HOTTEA's 'Inner Workings' showcases restraint, potential

ERICA RIVERA | Updated 5/15/2013

REVIEW: Debut exhibit from yarn-bombing Twin Cities artist impresses at Burnet Gallery.


Erica Rivera

Eric Rieger, a graduate of MCAD whose installations have taken him across the globe, has finally returned to Minneapolis for “Inner Workings,” his first solo show. Rieger’s focus for this exhibition was inward, and the result is a stark collection of self-portraits that combine yarn, paint and soft sculpture.

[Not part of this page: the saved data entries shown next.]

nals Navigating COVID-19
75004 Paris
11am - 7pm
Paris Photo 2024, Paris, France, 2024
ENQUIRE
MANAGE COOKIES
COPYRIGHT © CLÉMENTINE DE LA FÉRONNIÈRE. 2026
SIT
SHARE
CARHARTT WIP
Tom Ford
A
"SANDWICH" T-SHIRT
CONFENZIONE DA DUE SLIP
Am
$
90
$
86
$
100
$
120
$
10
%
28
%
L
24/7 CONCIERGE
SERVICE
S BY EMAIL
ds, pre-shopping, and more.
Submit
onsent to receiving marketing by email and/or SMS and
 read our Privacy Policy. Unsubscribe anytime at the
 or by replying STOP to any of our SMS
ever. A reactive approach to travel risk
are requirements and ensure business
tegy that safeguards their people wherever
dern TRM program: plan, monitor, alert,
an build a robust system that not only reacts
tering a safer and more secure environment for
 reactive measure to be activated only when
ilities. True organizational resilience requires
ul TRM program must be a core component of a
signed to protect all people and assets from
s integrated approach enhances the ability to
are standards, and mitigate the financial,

This personal examination is new territory for the twenty-something street artist. Years ago, after an ugly run-in with taser-toting police, Rieger abandoned graffiti. His late grandmother, a Spanish-speaker, taught him how to knit, and yarn served as a way to bridge a language barrier between the two. The non-destructive nature and impermanence of yarn bombing merged seamlessly with HOTTEA’s ideals, and he soon embarked on a spree around the Twin Cities, adorning grim urban fences and lampposts, often spelling out HOTTEA.

Rieger has since expanded his HOTTEA alter ego into a bona fide artist. The first set of self-portraits on display in the Burnet Gallery feature stripes of bright yarn transposed with iconic paintings of Raggedy Ann cradling an infant, then an adolescent. These pieces were respectively bookmarked by candelabras and pitchforks. The style of the infant print is particularly reminiscent of a prayer card, perhaps a nod to the La Virgen de Guadalupe and Rieger’s Hispanic ancestry.

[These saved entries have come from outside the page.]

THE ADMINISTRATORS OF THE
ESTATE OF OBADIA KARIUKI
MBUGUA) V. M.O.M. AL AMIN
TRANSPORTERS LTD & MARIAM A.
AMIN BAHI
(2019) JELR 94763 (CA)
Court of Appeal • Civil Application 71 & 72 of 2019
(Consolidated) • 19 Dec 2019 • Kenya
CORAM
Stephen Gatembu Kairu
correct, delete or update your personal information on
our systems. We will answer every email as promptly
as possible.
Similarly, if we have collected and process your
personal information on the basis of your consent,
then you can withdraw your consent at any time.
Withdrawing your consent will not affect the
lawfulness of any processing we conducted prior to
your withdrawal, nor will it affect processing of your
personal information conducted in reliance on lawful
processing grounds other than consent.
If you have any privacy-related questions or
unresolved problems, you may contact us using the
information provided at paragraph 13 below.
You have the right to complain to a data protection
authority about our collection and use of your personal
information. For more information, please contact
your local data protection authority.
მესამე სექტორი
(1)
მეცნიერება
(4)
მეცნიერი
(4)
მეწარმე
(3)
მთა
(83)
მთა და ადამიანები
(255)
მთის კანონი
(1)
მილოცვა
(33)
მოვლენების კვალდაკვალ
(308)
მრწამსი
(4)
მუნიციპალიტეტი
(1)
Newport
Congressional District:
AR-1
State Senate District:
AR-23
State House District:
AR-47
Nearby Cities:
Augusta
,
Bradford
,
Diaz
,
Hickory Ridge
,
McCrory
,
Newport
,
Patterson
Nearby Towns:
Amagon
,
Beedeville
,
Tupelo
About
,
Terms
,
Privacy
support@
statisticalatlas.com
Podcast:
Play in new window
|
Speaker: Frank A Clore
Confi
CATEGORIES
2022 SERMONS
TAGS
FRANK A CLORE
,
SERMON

The second set of self portraits speaks to the themes of dichotomy and duplicity. Black yarn strung on nails over white backing creates the shape of Rieger’s face, fingers pressed to cheeks. One of the faces is right side up; on the opposite side of the room, the face is upside down. On either side of these portraits are two life-sized soft sculpture men; both clothed in white hoodies, Levis 501 jeans, Van sneakers and orange ski masks. One climbs the side of a portrait while the other seemingly slides down the opposite end. The proverbial push-pull figures are connected by thick, colorful threads.

Rieger has also adorned one wall with the HOTTEA moniker in baby blue paint, interspersed with what appear to be mini altars. A friendship bracelet, a tiny Mead notebook, a ticket stub, Dum Dum suckers, a Hot Wheels car and a framed picture of his grandmother are just some of the items scattered across the crooked shelves.

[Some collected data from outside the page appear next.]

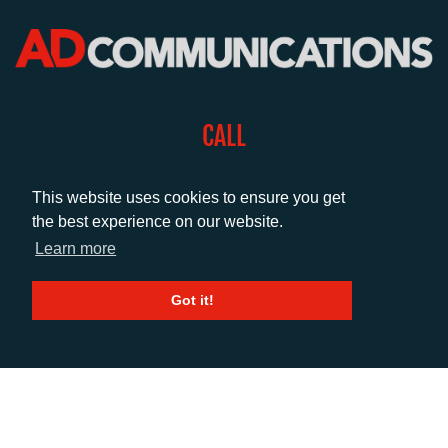
CALL
+44 (0)1372 464470
This website uses cookies to ensure you get
the best experience on our website.
EMAIL
Learn more
info@adcomms.co.uk
Got it!
SOCIAL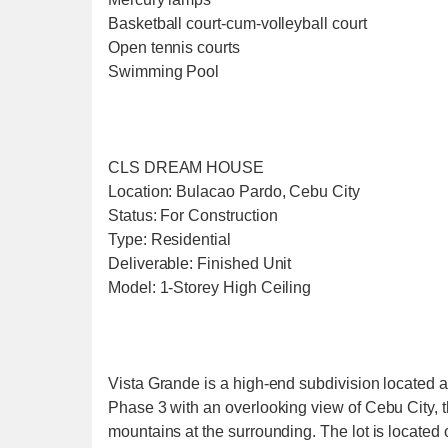
Basketball court-cum-volleyball court
Open tennis courts
Swimming Pool
CLS DREAM HOUSE
Location: Bulacao Pardo, Cebu City
Status: For Construction
Type: Residential
Deliverable: Finished Unit
Model: 1-Storey High Ceiling
Vista Grande is a high-end subdivision located at
Phase 3 with an overlooking view of Cebu City,
mountains at the surrounding. The lot is located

“Inner Workings” is both an introspective and reflective show. While Rieger reveals himself to art lovers as never before, he also exercises extreme restraint. No detail is extraneous; no demons are on display. The altars are the only chaotic element of the installation, and even those are contained to tiny spaces in comparison with the looming self-portraits. HOTTEA’s work is exact, pristine, and one feels that we’ve barely scratched the surface of this emerging artist.